Une Rotonde débordande pour Loyle Carner

Loyle Carner, jeune MC anglais de 24 ans vient enflammer la Rotonde. Son album Not Waving, but Drowning est sorti il y a un petit mois et a reçu un accueil particulièrement bon, aussi bien du public que de la presse.

L’ouverture de la soirée est confiée à un grand habitué de l’exercice, Dj Sonar! Avec 30 ans de carrière on peut dire que le DJ sait ce qu’il fait et nous offre un petit set soigné dont il a le secret. L’atmosphère parfaite pour commencer à s’ambiancer avant l’arrivée de la tête d’affiche de la soirée, Loyle Carner.

Il n’est pas venu seul, Loyle est accompagné par un bassiste, Ashley Henry au clavier et bien sûr à l’arrière aux platines et MPC, Rebel Kleff.

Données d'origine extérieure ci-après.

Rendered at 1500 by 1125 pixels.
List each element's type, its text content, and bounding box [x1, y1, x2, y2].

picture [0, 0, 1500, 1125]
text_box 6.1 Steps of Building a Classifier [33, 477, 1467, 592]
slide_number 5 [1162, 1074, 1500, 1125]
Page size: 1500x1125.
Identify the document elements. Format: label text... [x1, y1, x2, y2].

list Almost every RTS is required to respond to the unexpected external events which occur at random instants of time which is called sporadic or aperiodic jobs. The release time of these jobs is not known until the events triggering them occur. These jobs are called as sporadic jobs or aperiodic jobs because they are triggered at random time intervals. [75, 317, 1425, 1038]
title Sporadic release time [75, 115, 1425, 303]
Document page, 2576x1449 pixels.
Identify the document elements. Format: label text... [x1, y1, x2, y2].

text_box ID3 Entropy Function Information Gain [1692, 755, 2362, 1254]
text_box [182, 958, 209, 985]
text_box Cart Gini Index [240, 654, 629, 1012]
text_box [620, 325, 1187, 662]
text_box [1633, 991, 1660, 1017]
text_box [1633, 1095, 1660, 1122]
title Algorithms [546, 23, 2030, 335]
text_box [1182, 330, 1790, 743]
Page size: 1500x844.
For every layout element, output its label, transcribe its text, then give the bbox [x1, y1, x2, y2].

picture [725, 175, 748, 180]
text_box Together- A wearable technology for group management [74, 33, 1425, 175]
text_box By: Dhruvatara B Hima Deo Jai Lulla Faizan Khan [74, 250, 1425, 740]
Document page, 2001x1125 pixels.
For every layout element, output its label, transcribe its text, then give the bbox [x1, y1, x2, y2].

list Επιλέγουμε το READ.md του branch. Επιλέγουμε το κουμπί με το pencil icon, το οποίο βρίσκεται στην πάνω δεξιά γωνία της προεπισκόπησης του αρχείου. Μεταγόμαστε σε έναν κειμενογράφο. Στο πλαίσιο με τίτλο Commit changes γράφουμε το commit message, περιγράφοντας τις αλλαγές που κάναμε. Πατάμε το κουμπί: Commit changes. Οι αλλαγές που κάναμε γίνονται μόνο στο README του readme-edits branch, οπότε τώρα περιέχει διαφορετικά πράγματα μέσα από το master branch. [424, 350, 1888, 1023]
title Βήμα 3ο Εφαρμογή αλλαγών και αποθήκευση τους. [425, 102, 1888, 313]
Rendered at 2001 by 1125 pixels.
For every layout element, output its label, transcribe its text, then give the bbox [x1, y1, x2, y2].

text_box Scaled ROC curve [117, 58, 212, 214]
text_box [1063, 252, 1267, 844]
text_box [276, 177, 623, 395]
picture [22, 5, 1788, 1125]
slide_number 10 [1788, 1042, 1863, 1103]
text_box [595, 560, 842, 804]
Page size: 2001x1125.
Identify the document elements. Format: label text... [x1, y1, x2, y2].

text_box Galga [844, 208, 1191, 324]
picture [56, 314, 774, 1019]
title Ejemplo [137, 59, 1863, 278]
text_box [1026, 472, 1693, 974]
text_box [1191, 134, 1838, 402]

Le Rotonde a rarement été aussi remplie. Elle déborde littéralement de public, si vous êtes arrivés après le début du show ou que vous partiez vous prendre un rafraîchissement c’était la galère pour entrer à nouveau dans la salle. L’anglais kick ses rimes sans vaciller tout au long de ses morceaux, jamais à bout de souffle il enchaîne très facilement et l’ambiance est véritablement torride dans la Rotonde. Ses morceaux hip-hop plus posé arrivent comme un vent de fraîcheur pour terminer cette journée ensoleillée.
Il a ce qu’il faut pour le live : une multitude de sourires, des échanges sympas avec la foule et une attitude toujours positive sur scène, il se met le public dans la poche au fil du concert et sait comment jouer avec.

Malheureusement, pour une fois le son était loin d’être parfait dans une Rotonde qui vibrait bien trop à cause de la puissance des basses qui se trouvaient assourdissantes par moment, passant complètement au-dessus de la voix de Loyle Carner. Une setlist faite d’anciens morceaux bien disséminé durant le set. De temps à autres, Rebel Kleff rejoint l’avant-scène pour épauler Loyle et jouer le rôle du backeur. Le MC anglais s’adapte à merveille a son public avec beaucoup d’humour… en parlant plus lentement par moment pour être sûr que tout le monde comprenne. En revenant pour le rappel il prend quelques minutes pour profiter d’une ovation et un torrent d’applaudissements puis nous lâche un slam incisif et enchaîne avec son morceau en featuring avec Jorja Smith. Un concert d’une extrême qualité qui n’a fait qu’encore plus donner envie de revoir le garçon, peut-être sur des scènes plus grandes. Car ce sera très certainement l’une des dernières fois qu’on aura l’occasion de profiter d’un concert de Loyle Carner aussi intimiste.